| Your objective |
Determine how many lines in the material below contain the word "TRANSFERS", and give that number without comment.

| Supplied material |
*** Begin section ***

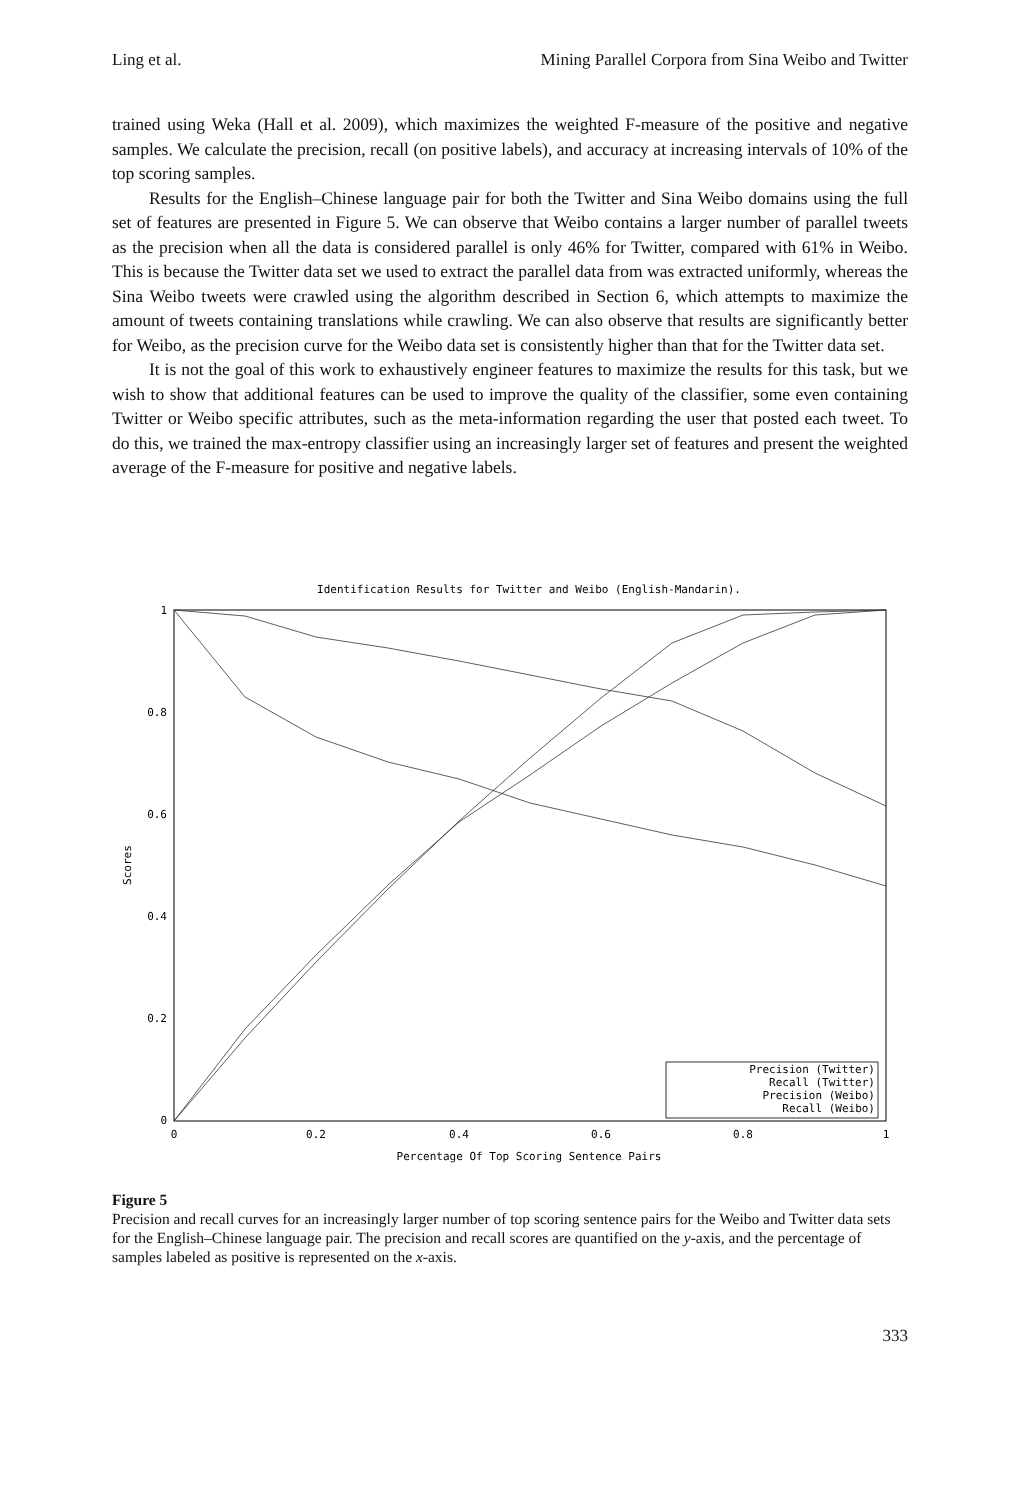Ling et al. Mining Parallel Corpora from Sina Weibo and Twitter
trained using Weka (Hall et al. 2009), which maximizes the weighted F-measure of the positive and negative samples. We calculate the precision, recall (on positive labels), and accuracy at increasing intervals of 10% of the top scoring samples.
Results for the English–Chinese language pair for both the Twitter and Sina Weibo domains using the full set of features are presented in Figure 5. We can observe that Weibo contains a larger number of parallel tweets as the precision when all the data is considered parallel is only 46% for Twitter, compared with 61% in Weibo. This is because the Twitter data set we used to extract the parallel data from was extracted uniformly, whereas the Sina Weibo tweets were crawled using the algorithm described in Section 6, which attempts to maximize the amount of tweets containing translations while crawling. We can also observe that results are significantly better for Weibo, as the precision curve for the Weibo data set is consistently higher than that for the Twitter data set.
It is not the goal of this work to exhaustively engineer features to maximize the results for this task, but we wish to show that additional features can be used to improve the quality of the classifier, some even containing Twitter or Weibo specific attributes, such as the meta-information regarding the user that posted each tweet. To do this, we trained the max-entropy classifier using an increasingly larger set of features and present the weighted average of the F-measure for positive and negative labels.
Identification Results for Twitter and Weibo (English-Mandarin).
1
0.8
0.6
0.4
0.2
0
0
0.2
0.4
0.6
0.8
1
Percentage Of Top Scoring Sentence Pairs
Scores
Precision (Twitter)
Recall (Twitter)
Precision (Weibo)
Recall (Weibo)
Figure 5
Precision and recall curves for an increasingly larger number of top scoring sentence pairs for the Weibo and Twitter data sets for the English–Chinese language pair. The precision and recall scores are quantified on the y-axis, and the percentage of samples labeled as positive is represented on the x-axis.
333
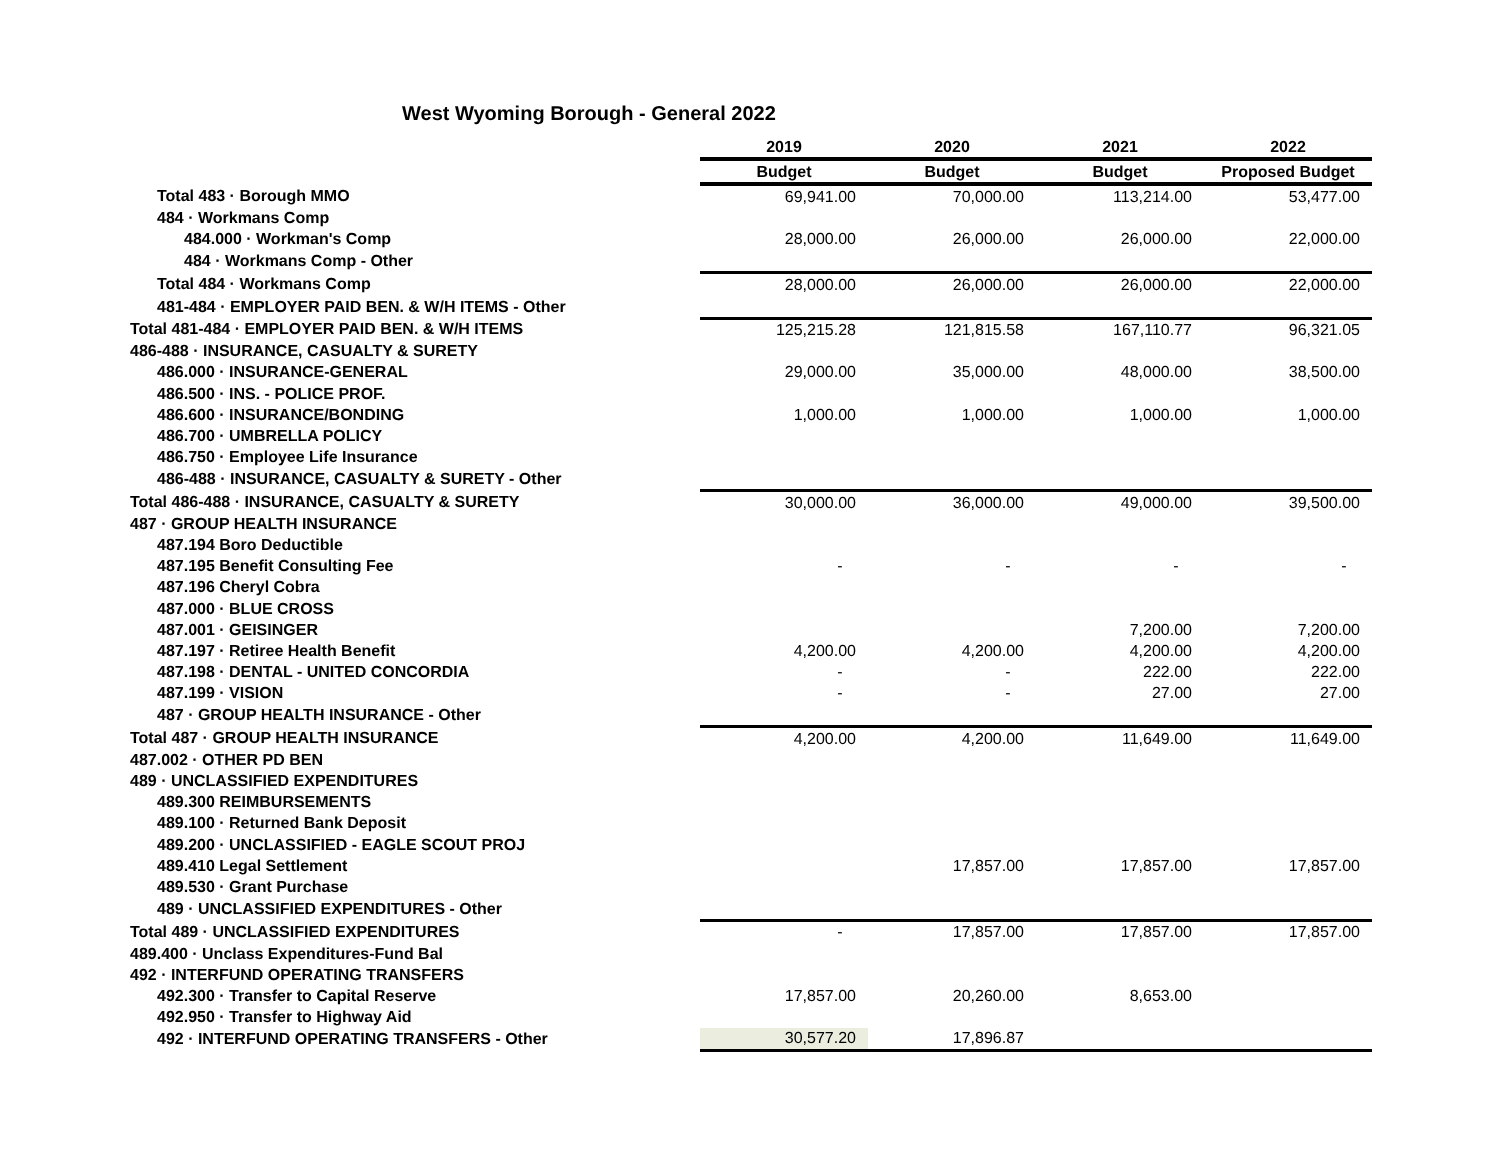West Wyoming Borough - General 2022
| | 2019 | 2020 | 2021 | 2022 |
| | Budget | Budget | Budget | Proposed Budget |
| Total 483 · Borough MMO | 69,941.00 | 70,000.00 | 113,214.00 | 53,477.00 |
| 484 · Workmans Comp | | | | |
| 484.000 · Workman's Comp | 28,000.00 | 26,000.00 | 26,000.00 | 22,000.00 |
| 484 · Workmans Comp - Other | | | | |
| Total 484 · Workmans Comp | 28,000.00 | 26,000.00 | 26,000.00 | 22,000.00 |
| 481-484 · EMPLOYER PAID BEN. & W/H ITEMS - Other | | | | |
| Total 481-484 · EMPLOYER PAID BEN. & W/H ITEMS | 125,215.28 | 121,815.58 | 167,110.77 | 96,321.05 |
| 486-488 · INSURANCE, CASUALTY & SURETY | | | | |
| 486.000 · INSURANCE-GENERAL | 29,000.00 | 35,000.00 | 48,000.00 | 38,500.00 |
| 486.500 · INS. - POLICE PROF. | | | | |
| 486.600 · INSURANCE/BONDING | 1,000.00 | 1,000.00 | 1,000.00 | 1,000.00 |
| 486.700 · UMBRELLA POLICY | | | | |
| 486.750 · Employee Life Insurance | | | | |
| 486-488 · INSURANCE, CASUALTY & SURETY - Other | | | | |
| Total 486-488 · INSURANCE, CASUALTY & SURETY | 30,000.00 | 36,000.00 | 49,000.00 | 39,500.00 |
| 487 · GROUP HEALTH INSURANCE | | | | |
| 487.194 Boro Deductible | | | | |
| 487.195 Benefit Consulting Fee | - | - | - | - |
| 487.196 Cheryl Cobra | | | | |
| 487.000 · BLUE CROSS | | | | |
| 487.001 · GEISINGER | | | 7,200.00 | 7,200.00 |
| 487.197 · Retiree Health Benefit | 4,200.00 | 4,200.00 | 4,200.00 | 4,200.00 |
| 487.198 · DENTAL - UNITED CONCORDIA | - | - | 222.00 | 222.00 |
| 487.199 · VISION | - | - | 27.00 | 27.00 |
| 487 · GROUP HEALTH INSURANCE - Other | | | | |
| Total 487 · GROUP HEALTH INSURANCE | 4,200.00 | 4,200.00 | 11,649.00 | 11,649.00 |
| 487.002 · OTHER PD BEN | | | | |
| 489 · UNCLASSIFIED EXPENDITURES | | | | |
| 489.300 REIMBURSEMENTS | | | | |
| 489.100 · Returned Bank Deposit | | | | |
| 489.200 · UNCLASSIFIED - EAGLE SCOUT PROJ | | | | |
| 489.410 Legal Settlement | | 17,857.00 | 17,857.00 | 17,857.00 |
| 489.530 · Grant Purchase | | | | |
| 489 · UNCLASSIFIED EXPENDITURES - Other | | | | |
| Total 489 · UNCLASSIFIED EXPENDITURES | - | 17,857.00 | 17,857.00 | 17,857.00 |
| 489.400 · Unclass Expenditures-Fund Bal | | | | |
| 492 · INTERFUND OPERATING TRANSFERS | | | | |
| 492.300 · Transfer to Capital Reserve | 17,857.00 | 20,260.00 | 8,653.00 | |
| 492.950 · Transfer to Highway Aid | | | | |
| 492 · INTERFUND OPERATING TRANSFERS - Other | 30,577.20 | 17,896.87 | | |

*** End section ***

| The answer |
2